Parallel GPU computing using OpenCV

mmccullo picture mmccullo · Jun 21, 2012 · Viewed 9.3k times · Source

I have an application that requires processing multiple images in parallel in order to maintain real-time speed.

It is my understanding that I cannot call OpenCV's GPU functions in a multi-threaded fashion on a single CUDA device. I have tried an OpenMP code construct such as the following:

#pragma omp parallel for
for(int i=0; i<numImages; i++){
    for(int j=0; j<numChannels; j++){
        for(int k=0; k<pyramidDepth; k++){
            cv::gpu::multiply(pyramid[i][j][k], weightmap[i][k], pyramid[i][j][k]);
        }
    }
}

This seems to compile and execute correctly, but unfortunately it appears to execute the numImages threads serially on the same CUDA device.

I should be able to execute multiple threads in parallel if I have multiple CUDA devices, correct? In order to get multiple CUDA devices, do I need multiple video cards?

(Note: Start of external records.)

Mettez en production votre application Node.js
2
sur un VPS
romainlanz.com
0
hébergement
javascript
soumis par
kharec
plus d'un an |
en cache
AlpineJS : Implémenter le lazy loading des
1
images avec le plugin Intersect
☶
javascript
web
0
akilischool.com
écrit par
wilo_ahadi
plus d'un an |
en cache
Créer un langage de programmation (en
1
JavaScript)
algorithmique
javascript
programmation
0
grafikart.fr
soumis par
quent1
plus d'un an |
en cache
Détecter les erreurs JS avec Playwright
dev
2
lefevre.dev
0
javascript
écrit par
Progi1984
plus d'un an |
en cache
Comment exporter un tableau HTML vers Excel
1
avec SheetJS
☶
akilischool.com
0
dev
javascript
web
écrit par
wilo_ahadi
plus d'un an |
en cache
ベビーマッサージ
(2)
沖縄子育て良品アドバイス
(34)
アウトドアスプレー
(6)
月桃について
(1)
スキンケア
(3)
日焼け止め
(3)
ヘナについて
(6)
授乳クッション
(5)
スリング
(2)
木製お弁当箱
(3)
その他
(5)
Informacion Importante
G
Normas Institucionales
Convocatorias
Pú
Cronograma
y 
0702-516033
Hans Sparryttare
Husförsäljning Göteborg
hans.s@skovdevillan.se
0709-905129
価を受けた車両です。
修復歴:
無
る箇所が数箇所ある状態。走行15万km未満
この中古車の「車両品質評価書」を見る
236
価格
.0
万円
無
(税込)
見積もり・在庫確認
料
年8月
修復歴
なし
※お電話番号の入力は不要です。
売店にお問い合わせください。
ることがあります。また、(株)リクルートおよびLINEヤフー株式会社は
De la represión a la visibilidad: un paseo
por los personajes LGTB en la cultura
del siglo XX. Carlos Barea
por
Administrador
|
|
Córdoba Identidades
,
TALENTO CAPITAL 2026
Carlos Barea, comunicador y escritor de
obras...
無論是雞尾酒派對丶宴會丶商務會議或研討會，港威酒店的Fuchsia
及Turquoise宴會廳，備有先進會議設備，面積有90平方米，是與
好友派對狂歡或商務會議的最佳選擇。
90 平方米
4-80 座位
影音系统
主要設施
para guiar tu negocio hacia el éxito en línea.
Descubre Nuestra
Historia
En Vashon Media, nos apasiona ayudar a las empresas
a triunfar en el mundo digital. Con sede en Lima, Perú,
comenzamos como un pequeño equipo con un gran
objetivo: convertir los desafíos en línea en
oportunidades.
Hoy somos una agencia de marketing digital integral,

Does anyone know if the nVidia GTX 690 dual-chip card works as two independent CUDA devices with OpenCV 2.4 or later? I found confirmation it can work as such with OpenCL, but no confirmation with regard to OpenCV.

Answer

Martin Beckett picture Martin Beckett · Jun 22, 2012

Just do the multiply passing whole images to the cv::gpu::multiply() function.

OpenCV and CUDA will handle splitting it and dividing the task in the best way. Generally each computer unit (i.e. core) in a GPU can run multiple threads (typically >=16 in CUDA). This is in addition to having cards that can appear as multiple GPUs or putting multiple linked cards in one machine.

The whole point of cv::gpu is to save you from having to know anything about how the internals work.